Catch one of the most active small bodies in the solar system during a rare superoutburst.
A comet infamous for its explosive personality has been in near-continuous outburst since September 25th. The brightness of Comet 29P/Schwassmann-Wachmann is steadily rising, and it now appears as a tiny, 11th-magnitude object easily visible in 8-inch and larger telescopes. If you've never seen a comet masquerade as a star-like planetary nebula, don't pass up the chance — look soon. As the outburst evolves the comet's coma will expand but also fade.
Timing and location couldn't be better, with the comet just 1.3° south-southeast of the easy, naked-eye star Iota (ι) Aurigae and standing at the threshold of a copious viewing window. Best viewing starts around 10:30 p.m. local daylight time and lasts till dawn. I caught 29P on Tuesday night, September 28th at 10:15 p.m. CDT, 45 minutes before the last-quarter Moon rose.
Although just 12° altitude, I spotted the suspected comet in my 15-inch Dob even at the lowest magnification of 64×. At a casual glance, it looked exactly like a star, but with averted vision I could see a small, faint coma enrobing the bright false nucleus. Lucky or not, 29P was involved with a 13th-magnitude star some 12″ to its east at the time. When I looked again just before moonrise, it had parted company.
Due to low altitude, I couldn't make out more detail, just a super-compact, bright coma with a degree of condensation (DC) of 8 on a scale of 0 to 9, from least to most concentrated. I'm as eager as you are to get the scope out again for another look. The comet may continue to flare and brighten or begin its inevitable dimming. To see night-to-night changes in a celestial object is one of the reasons comets are so fun to observe.
Many comets have outbursts, but 29P is unique because it averages 7.3 outbursts a year! Typically, two or three per apparition are visible in amateur telescopes. Normally a 16th-magnitude object, a blow-up can vault this comet from obscurity to as bright as 10th magnitude. It orbits a fair bit beyond Jupiter with a period of 14.7 years, and as comets go, it's enormous with a diameter of 60.4 ± 7.4 kilometers.
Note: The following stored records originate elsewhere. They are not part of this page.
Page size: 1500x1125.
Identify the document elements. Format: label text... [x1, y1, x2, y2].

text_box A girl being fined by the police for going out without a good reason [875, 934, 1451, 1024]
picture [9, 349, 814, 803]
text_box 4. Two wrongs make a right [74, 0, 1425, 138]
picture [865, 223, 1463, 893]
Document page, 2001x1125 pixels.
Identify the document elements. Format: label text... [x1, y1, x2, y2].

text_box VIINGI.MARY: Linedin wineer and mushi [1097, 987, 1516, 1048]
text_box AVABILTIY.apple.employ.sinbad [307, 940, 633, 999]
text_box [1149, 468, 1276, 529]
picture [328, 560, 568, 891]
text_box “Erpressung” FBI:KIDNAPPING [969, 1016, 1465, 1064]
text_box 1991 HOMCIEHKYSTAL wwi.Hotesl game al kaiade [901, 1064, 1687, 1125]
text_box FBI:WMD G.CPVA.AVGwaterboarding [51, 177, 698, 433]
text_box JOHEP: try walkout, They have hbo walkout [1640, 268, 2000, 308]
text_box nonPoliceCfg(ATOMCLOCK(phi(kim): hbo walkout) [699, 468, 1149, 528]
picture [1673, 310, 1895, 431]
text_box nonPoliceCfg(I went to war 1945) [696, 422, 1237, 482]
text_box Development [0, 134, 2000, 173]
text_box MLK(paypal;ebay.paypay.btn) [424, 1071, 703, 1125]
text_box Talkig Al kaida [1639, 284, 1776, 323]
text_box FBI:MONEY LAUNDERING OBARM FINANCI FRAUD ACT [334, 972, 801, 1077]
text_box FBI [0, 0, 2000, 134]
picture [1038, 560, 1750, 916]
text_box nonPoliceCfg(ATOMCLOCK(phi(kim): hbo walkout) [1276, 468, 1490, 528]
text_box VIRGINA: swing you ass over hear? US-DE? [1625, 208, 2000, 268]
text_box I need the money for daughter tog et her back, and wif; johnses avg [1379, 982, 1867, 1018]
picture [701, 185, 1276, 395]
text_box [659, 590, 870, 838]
Frankly, to see any comet at such an incredible distance is not only amazing but an indication of just how powerful the current outburst must be.
Richard Miles, with the British Astronomical Association (BAA), is the project lead on the MISSION 29P, a clearinghouse devoted to news and observations of the comet with the hope of better understanding the underlying cause of its tumultuous outbursts. Miles suspects that the object may have undergone four successive outbursts, with "each subsequent event triggering the next" during the current flare-up. Another good resource for current comet happenings is the Comets Mailing List.
Water ice, an important volatile that drives activity in many comets, is virtually inert at 29P's distance. Instead, vaporizing carbon monoxide ice appears to be the key driver of its regular outbursts. Based on data obtained largely by amateur astronomers, Miles describes the outbursts as cryovolcanoes that erupt explosively after carbon monoxide and methane, under pressure beneath the comet's crust melt, mix and release energy. Solar heating causes the crust above these spots to give way, explosively releasing gases along with up to a million tons of dust and debris at a shot. Think of popping the cork on a bottle of champagne. Because 29P is a large comet, its gravity temporarily reseals the "wound" until another cycle begins.
As described in the September 2021 issue of Sky & Telescope magazine, there's currently a multi-wavelength campaign to observe this comet. You're encouraged to share your observations at the 29P/ S-W 1 Observations page.
Wishing you clear skies so you can witness 29P's delightful and instructive volatility!